- [Input data]:
++++++++

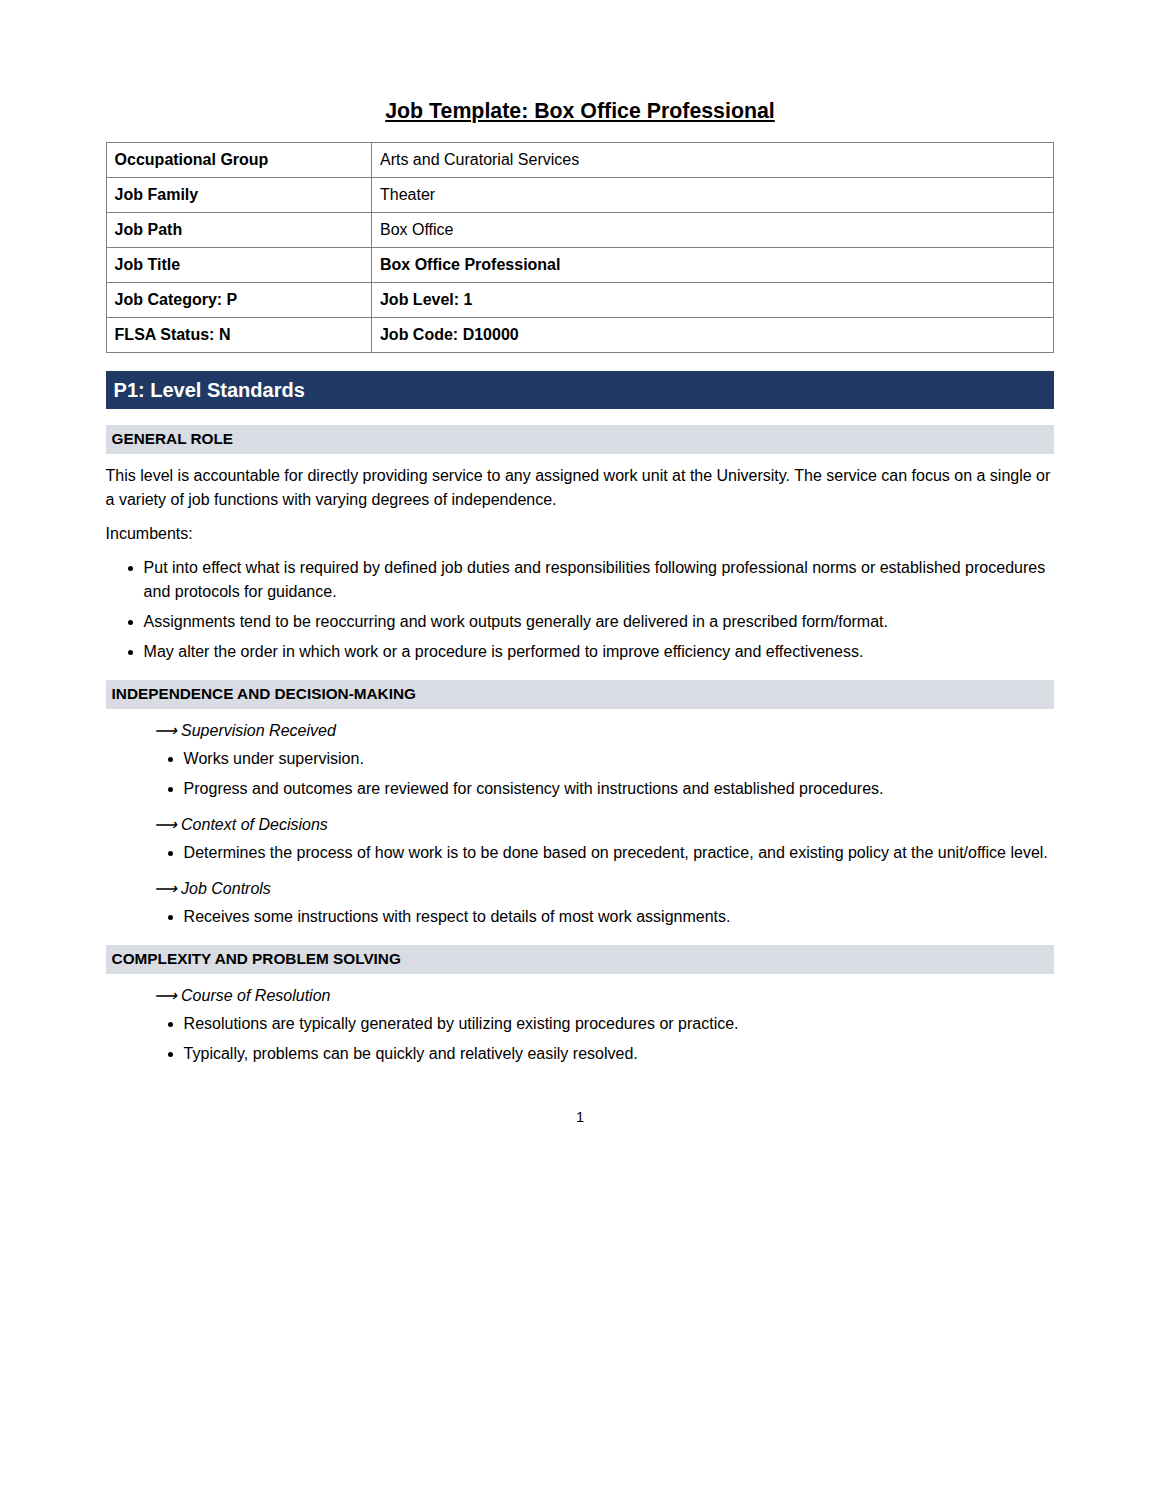Job Template: Box Office Professional
| Occupational Group | Arts and Curatorial Services |
| Job Family | Theater |
| Job Path | Box Office |
| Job Title | Box Office Professional |
| Job Category: P | Job Level: 1 |
| FLSA Status: N | Job Code: D10000 |
P1: Level Standards
GENERAL ROLE
This level is accountable for directly providing service to any assigned work unit at the University. The service can focus on a single or a variety of job functions with varying degrees of independence.
Incumbents:
Put into effect what is required by defined job duties and responsibilities following professional norms or established procedures and protocols for guidance.
Assignments tend to be reoccurring and work outputs generally are delivered in a prescribed form/format.
May alter the order in which work or a procedure is performed to improve efficiency and effectiveness.
INDEPENDENCE AND DECISION-MAKING
⟶ Supervision Received
Works under supervision.
Progress and outcomes are reviewed for consistency with instructions and established procedures.
⟶ Context of Decisions
Determines the process of how work is to be done based on precedent, practice, and existing policy at the unit/office level.
⟶ Job Controls
Receives some instructions with respect to details of most work assignments.
COMPLEXITY AND PROBLEM SOLVING
⟶ Course of Resolution
Resolutions are typically generated by utilizing existing procedures or practice.
Typically, problems can be quickly and relatively easily resolved.
1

++++++++

- [What the task asks]: Starting at the first line of the records and stopping after the line with "GENERAL ROLE", copy each line exactly; pictures stay out.

- [Solved exercise]:
Job Template: Box Office Professional
| Occupational Group | Arts and Curatorial Services |
| Job Family | Theater |
| Job Path | Box Office |
| Job Title | Box Office Professional |
| Job Category: P | Job Level: 1 |
| FLSA Status: N | Job Code: D10000 |
P1: Level Standards
GENERAL ROLE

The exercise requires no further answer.